__TO DO__. Using the entries that follow, write out the line containing "17 de julho de 2016 às 21:46", the line containing "18 de julho de 2016 às 01:08", and every line between them, exactly and nothing else.

__SUPPLIED MATERIAL__.
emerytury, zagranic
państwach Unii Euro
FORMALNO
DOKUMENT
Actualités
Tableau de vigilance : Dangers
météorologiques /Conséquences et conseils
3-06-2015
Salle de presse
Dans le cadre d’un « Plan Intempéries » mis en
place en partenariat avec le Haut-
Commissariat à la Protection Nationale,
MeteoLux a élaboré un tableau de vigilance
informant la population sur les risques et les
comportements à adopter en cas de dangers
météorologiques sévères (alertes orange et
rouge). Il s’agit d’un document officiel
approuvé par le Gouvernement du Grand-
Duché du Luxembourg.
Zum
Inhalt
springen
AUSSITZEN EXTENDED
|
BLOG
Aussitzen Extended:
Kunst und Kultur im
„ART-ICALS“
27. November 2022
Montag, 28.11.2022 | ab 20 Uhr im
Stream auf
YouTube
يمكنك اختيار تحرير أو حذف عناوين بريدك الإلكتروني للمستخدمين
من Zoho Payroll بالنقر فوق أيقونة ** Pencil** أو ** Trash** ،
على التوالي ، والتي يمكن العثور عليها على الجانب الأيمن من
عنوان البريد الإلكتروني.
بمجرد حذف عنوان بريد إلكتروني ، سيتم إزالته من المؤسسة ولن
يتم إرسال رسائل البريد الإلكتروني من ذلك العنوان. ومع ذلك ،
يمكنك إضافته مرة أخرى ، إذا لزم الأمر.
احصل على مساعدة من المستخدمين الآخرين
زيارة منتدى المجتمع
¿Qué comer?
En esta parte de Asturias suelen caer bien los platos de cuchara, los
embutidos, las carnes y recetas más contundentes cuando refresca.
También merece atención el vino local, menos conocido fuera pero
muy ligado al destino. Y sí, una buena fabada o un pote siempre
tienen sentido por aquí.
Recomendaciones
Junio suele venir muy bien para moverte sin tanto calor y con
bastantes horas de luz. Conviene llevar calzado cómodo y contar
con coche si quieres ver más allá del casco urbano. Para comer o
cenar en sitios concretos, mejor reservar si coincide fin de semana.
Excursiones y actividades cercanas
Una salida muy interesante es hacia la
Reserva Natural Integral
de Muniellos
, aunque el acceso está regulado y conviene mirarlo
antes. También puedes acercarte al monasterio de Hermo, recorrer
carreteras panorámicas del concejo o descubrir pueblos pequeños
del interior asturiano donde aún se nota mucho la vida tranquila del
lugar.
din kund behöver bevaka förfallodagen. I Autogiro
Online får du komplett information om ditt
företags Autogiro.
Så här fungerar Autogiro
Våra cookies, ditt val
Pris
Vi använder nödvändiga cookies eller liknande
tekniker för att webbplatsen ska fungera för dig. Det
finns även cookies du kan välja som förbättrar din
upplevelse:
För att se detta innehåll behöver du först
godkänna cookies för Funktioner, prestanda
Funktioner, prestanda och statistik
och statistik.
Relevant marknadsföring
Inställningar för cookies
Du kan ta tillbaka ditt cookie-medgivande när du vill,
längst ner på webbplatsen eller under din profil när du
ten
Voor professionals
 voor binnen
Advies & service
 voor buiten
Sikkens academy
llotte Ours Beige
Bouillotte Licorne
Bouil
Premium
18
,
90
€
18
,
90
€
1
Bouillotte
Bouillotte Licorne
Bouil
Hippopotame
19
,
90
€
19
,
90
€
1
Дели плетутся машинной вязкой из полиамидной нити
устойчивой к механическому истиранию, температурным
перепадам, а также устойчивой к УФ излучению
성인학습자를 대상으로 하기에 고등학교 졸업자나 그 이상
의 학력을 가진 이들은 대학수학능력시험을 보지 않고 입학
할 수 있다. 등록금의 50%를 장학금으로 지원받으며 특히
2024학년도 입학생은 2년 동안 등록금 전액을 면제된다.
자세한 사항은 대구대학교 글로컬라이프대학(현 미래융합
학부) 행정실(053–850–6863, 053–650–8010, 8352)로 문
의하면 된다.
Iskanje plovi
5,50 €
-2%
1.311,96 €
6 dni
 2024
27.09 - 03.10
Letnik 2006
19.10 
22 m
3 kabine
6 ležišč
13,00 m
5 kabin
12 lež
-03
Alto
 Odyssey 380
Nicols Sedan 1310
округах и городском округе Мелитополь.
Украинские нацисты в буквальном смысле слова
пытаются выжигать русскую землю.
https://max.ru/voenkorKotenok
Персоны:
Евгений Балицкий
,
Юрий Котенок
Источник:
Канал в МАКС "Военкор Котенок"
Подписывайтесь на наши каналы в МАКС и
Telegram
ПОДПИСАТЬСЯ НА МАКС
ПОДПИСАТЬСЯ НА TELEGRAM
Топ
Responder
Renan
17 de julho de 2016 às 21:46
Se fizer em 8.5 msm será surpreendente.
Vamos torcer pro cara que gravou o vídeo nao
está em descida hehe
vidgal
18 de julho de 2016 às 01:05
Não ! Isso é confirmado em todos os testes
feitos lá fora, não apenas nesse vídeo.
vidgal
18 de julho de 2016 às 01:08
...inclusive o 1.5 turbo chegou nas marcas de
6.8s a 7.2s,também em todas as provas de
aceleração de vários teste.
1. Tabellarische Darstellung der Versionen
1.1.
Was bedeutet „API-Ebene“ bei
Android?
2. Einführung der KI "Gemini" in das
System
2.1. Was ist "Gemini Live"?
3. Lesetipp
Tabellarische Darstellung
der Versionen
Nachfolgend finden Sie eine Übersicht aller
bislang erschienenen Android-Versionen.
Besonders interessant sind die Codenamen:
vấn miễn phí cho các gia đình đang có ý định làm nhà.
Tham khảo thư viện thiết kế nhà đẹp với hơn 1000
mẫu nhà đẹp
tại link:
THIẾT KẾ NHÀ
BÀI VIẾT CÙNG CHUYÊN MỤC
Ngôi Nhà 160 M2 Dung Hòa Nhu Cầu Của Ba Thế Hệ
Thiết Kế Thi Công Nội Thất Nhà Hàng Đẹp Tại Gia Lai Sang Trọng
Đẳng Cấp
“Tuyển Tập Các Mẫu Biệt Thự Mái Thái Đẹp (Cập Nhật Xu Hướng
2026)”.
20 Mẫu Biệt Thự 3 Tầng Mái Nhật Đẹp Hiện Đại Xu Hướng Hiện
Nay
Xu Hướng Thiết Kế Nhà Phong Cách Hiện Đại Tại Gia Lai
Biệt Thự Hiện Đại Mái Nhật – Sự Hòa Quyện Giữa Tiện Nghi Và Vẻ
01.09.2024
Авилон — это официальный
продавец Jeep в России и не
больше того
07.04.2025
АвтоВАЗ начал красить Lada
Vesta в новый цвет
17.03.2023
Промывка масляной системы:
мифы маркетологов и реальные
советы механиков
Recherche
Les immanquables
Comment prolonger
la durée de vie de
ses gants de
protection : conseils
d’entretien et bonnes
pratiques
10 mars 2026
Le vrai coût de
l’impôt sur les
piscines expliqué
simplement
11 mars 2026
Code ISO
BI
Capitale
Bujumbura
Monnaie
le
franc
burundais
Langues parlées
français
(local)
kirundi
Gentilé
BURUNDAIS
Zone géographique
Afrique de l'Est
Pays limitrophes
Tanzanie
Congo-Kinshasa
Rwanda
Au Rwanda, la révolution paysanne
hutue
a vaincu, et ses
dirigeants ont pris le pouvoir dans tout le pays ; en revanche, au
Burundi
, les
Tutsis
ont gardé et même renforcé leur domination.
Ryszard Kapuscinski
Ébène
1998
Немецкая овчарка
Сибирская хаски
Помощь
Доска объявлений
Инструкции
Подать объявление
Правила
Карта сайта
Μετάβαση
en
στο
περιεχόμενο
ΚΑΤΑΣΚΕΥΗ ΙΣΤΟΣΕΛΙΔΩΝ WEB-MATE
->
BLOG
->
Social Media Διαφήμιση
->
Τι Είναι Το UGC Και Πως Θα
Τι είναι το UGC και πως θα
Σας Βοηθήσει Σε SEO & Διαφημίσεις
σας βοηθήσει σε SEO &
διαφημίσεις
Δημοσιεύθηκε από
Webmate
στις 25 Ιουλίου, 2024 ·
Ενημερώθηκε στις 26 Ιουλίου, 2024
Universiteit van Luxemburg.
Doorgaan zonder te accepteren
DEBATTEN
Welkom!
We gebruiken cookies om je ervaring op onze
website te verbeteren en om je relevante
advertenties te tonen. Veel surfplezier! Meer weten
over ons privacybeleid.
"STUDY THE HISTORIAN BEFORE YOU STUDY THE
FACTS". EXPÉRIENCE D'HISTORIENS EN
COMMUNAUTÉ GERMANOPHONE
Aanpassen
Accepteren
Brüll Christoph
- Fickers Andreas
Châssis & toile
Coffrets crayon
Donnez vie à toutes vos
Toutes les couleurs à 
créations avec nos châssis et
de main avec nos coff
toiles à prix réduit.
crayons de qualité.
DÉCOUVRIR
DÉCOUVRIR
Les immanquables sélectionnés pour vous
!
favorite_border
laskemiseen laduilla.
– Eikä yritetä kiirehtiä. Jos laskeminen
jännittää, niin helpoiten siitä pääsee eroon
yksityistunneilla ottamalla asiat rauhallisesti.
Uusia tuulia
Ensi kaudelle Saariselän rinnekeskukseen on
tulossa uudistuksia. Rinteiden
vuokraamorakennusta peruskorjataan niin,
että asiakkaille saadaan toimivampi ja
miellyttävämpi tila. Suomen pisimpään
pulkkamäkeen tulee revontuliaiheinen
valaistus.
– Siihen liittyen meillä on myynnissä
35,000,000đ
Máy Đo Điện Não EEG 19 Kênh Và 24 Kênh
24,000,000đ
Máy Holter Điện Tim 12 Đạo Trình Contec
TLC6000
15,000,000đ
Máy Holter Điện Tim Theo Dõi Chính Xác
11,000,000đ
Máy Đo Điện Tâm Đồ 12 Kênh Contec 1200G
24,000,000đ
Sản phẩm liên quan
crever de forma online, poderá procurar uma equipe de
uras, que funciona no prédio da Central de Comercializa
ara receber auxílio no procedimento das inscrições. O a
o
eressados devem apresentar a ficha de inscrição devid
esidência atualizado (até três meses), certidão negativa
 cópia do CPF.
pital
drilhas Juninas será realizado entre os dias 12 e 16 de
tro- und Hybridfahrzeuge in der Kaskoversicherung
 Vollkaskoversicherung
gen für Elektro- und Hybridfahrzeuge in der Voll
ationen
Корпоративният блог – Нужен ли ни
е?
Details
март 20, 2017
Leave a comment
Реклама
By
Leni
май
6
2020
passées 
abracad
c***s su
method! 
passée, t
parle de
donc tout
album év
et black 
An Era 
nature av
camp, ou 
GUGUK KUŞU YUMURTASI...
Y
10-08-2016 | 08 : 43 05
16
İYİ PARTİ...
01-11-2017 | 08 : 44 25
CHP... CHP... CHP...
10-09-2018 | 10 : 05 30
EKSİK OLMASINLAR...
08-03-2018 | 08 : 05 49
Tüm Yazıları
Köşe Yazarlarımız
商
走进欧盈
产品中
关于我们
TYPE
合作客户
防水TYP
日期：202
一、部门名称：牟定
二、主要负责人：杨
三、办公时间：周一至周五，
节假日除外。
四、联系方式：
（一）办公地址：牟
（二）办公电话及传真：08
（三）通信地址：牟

__ANSWER TO THIS TASK__.
17 de julho de 2016 às 21:46
Se fizer em 8.5 msm será surpreendente.
Vamos torcer pro cara que gravou o vídeo nao
está em descida hehe
vidgal
18 de julho de 2016 às 01:05
Não ! Isso é confirmado em todos os testes
feitos lá fora, não apenas nesse vídeo.
vidgal
18 de julho de 2016 às 01:08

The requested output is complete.